On 18 February 2016, the Federal Communications Commission issued a notice of proposed rulemaking that would allow third parties access to a consumer’s cable television set top box (STP) to gather information that could be used to provide competitive viewing services. Specifically, the third party would have access to:
1. Information about what programming is available to the consumer, i.e., channel listing, video-on-demand lineups;
2. Information about what a device is allowed to do with content; and
3. The video programming itself.
The Commission’s rationale for allowing a firm like Google access to these information streams is that with this information, third parties could create services i.e., apps and hardware, to compete with a cable company’s STP.
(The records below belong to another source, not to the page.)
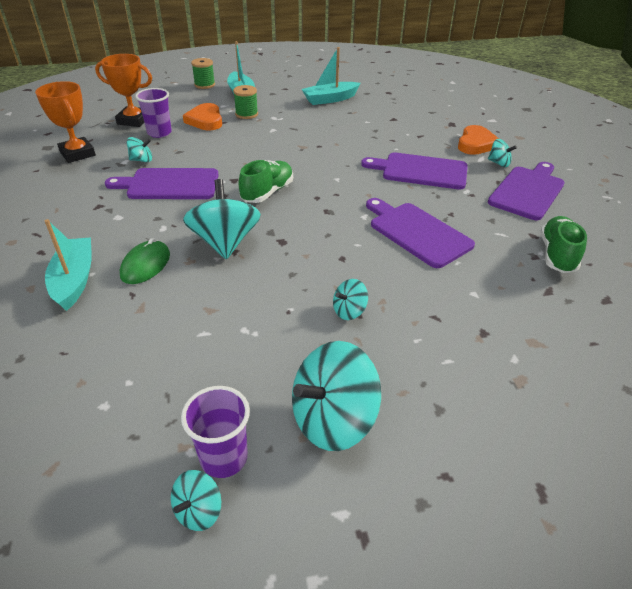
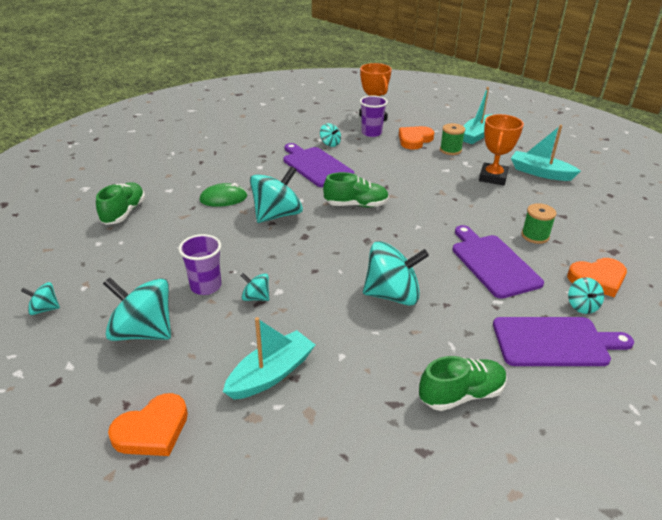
camera: 55 degrees right, 5 degrees down
(64, 357) = (124, 213): none -> green shoe
(74, 280) = (187, 184): turquoise boat -> turquoise boat (271, 374)
(77, 154) = (307, 122): orange trophy -> orange trophy (493, 177)
(204, 85) = (464, 116): green spool -> green spool (535, 236)
(224, 458) = (86, 301): purple cup -> purple cup (206, 286)
(417, 232) = (392, 295): purple cutting board -> turquoise spinning top
(499, 465) = (152, 430): none -> orange heart

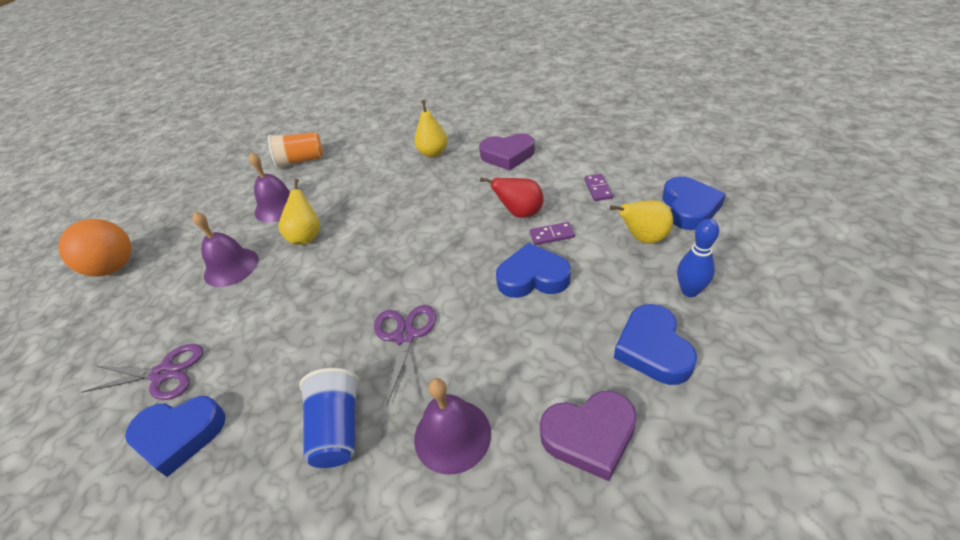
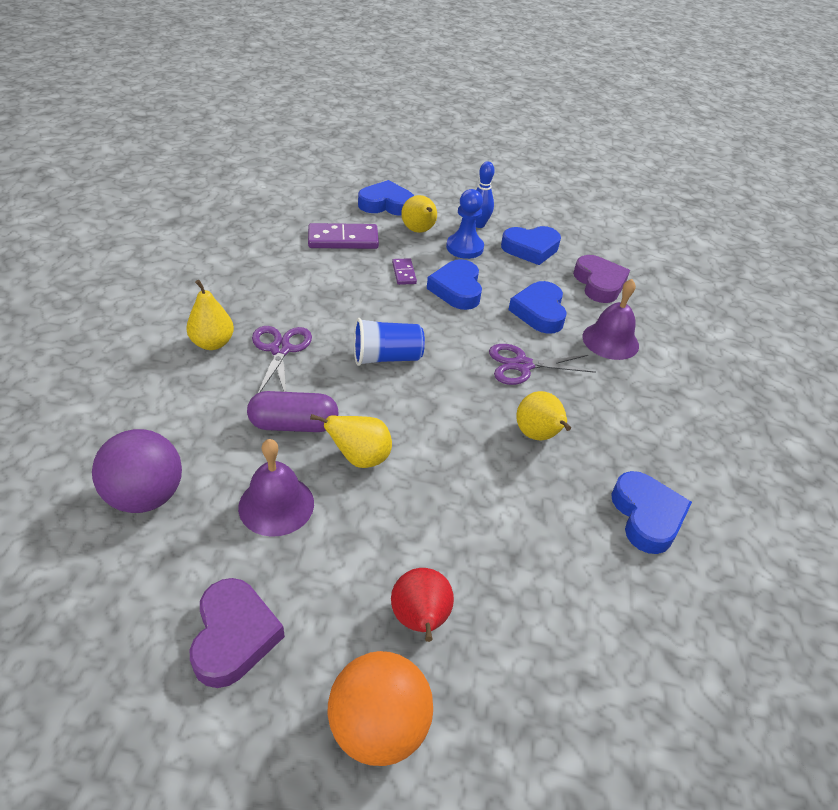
camera: 100 degrees left, 0 degrees up
(163, 374) = (581, 558): purple scissors -> purple scissors (280, 349)
(231, 267) = (406, 535): purple bell -> none
(301, 161) = (146, 496): orange cup -> purple ball
(304, 347) = (538, 435): none -> yellow pear
(338, 429) = (617, 402): blue cup -> blue cup (386, 357)
(346, 202) = (294, 425): none -> purple capsule
(504, 355) = (539, 312): none -> blue heart
(507, 155) = (254, 285): purple heart -> purple heart (234, 636)
(520, 213) = (366, 287): red pear -> red pear (420, 620)
(598, 189) = (343, 240): purple domino -> purple domino, size x1.87
(624, 280) = (464, 248): none -> blue pawn

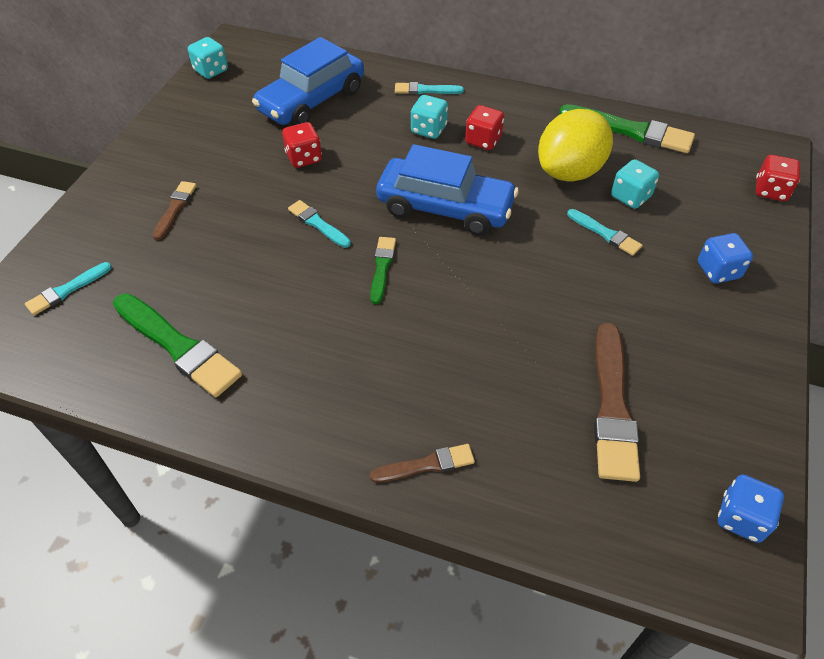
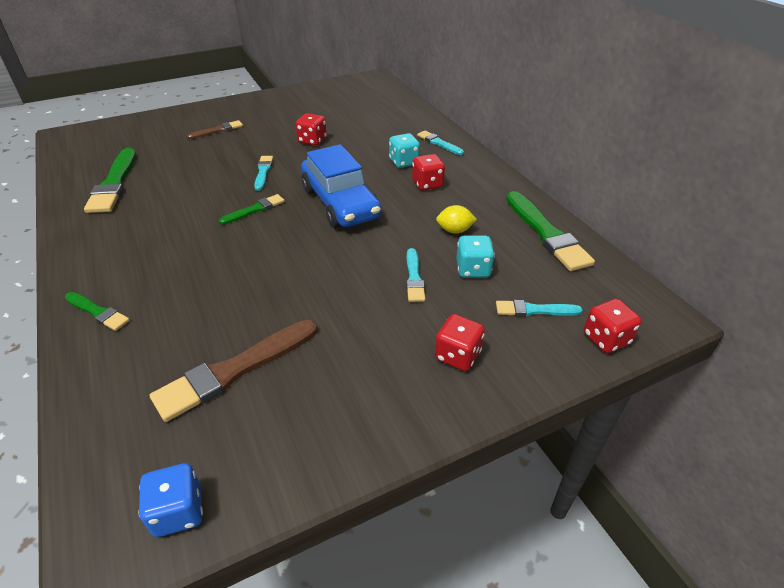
camera: 45 degrees right, 10 degrees down
(67, 290) = (122, 137): turquoise brush -> turquoise brush (534, 310)
(211, 71) = (339, 84): turquoise dice -> none
(312, 101) = (364, 118): blue car -> none
(426, 465) = (98, 312): brown brush -> green brush
(569, 171) = (454, 230): yellow lemon -> yellow lemon, size x0.45
(718, 271) = (457, 355): blue dice -> red dice

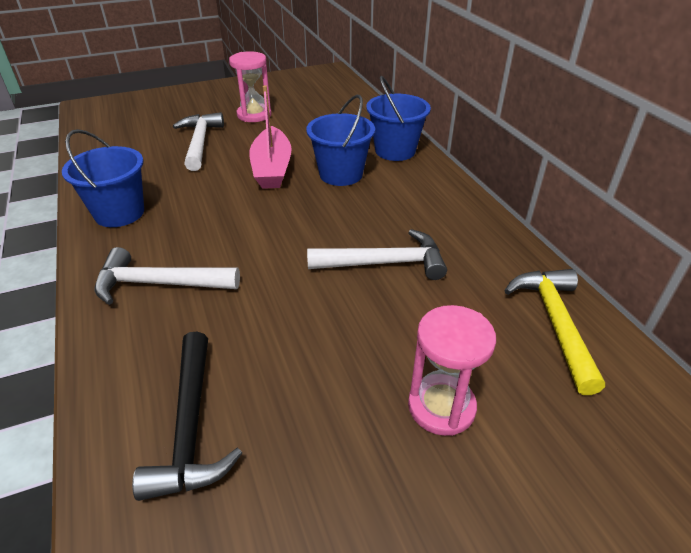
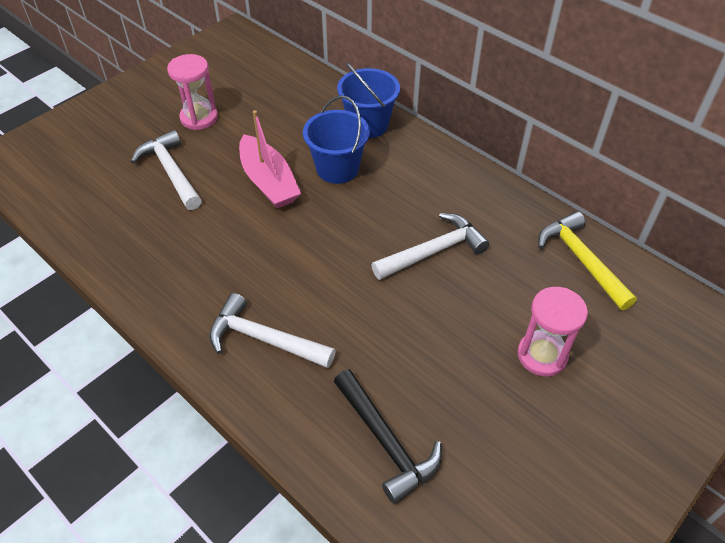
camera: 25 degrees left, 10 degrees up
(119, 213) = (162, 282): blue bucket -> none
(159, 284) = (264, 339): white hammer -> white hammer turned 45 degrees clockwise

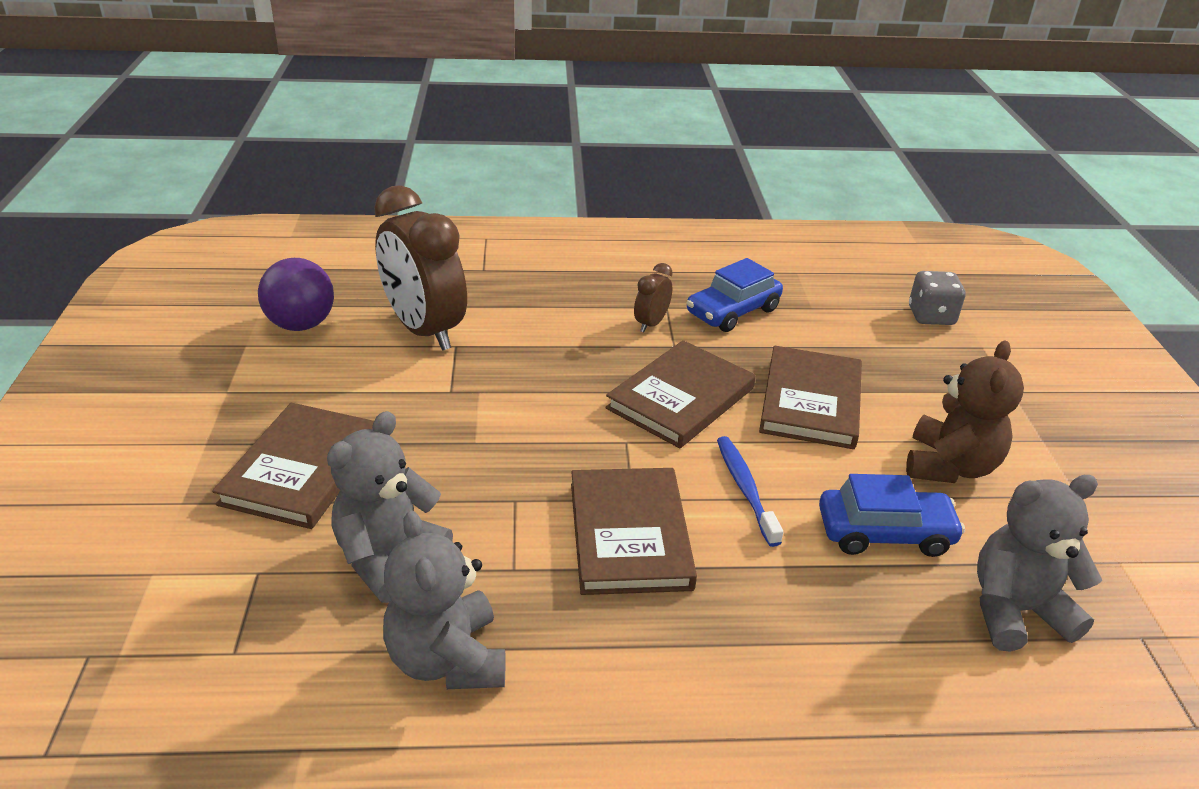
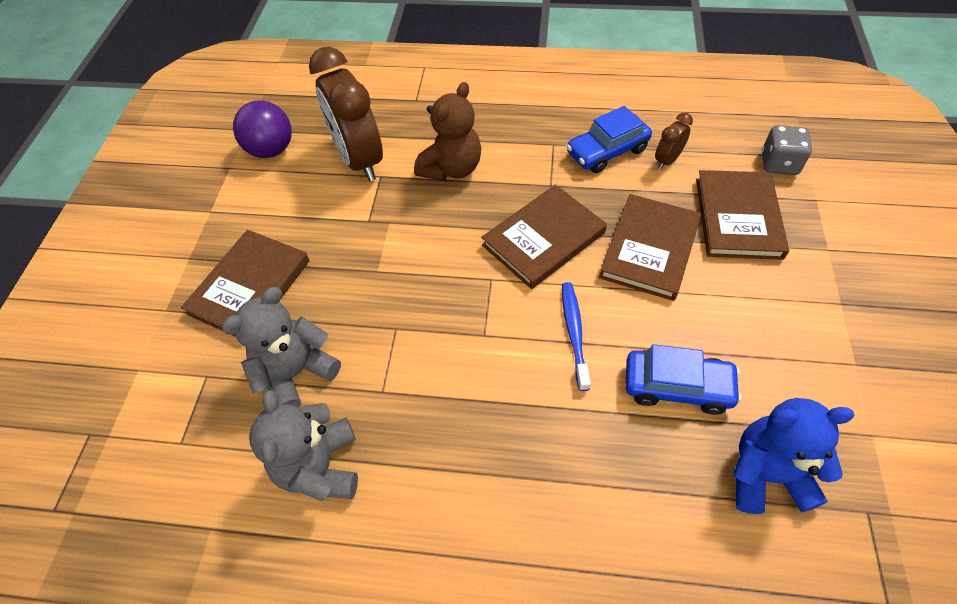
camera: 15 degrees right, 20 degrees up
(629, 535) = (474, 369): brown book -> brown book (737, 217)
(651, 324) = (536, 161): brown clock -> brown clock (667, 160)
(950, 466) = (751, 324): brown teddy bear -> brown teddy bear (452, 168)
(1015, 611) = (766, 474): grey teddy bear -> blue teddy bear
Will this policy increase demand for content thus driving up prices, revenues, and returns on the capital it takes to create content? No, it won’t. What the Commission’s policy will do is create a shell game for content. It’s not clear whether there will be a change in demand for content and while alternatives for accessing content will increase incrementally, unless the policy entices more consumers to go online, the policy won’t do much for increasing economic activity in the content markets.
In addition to not creating additional demand in the content markets, the Commission ignores the competition that already exists for cable and the movement from STP to apps. Steve Pociask makes this observation in a recent piece for Forbes.com where he argues that:
“Absent the plan, cable competition already exists and its growing”, and that, “the market is currently moving away from STB to apps, but the plan would forever require STBs.”
The Commission’s proposed policy is indicative of an ongoing problem of failing to focus on the primary market that its policy impacts, in this case the content market. Where information is proprietary, the Commission should protect the content owners’ rights. Otherwise, the Commision should advocate policy that promotes content flows.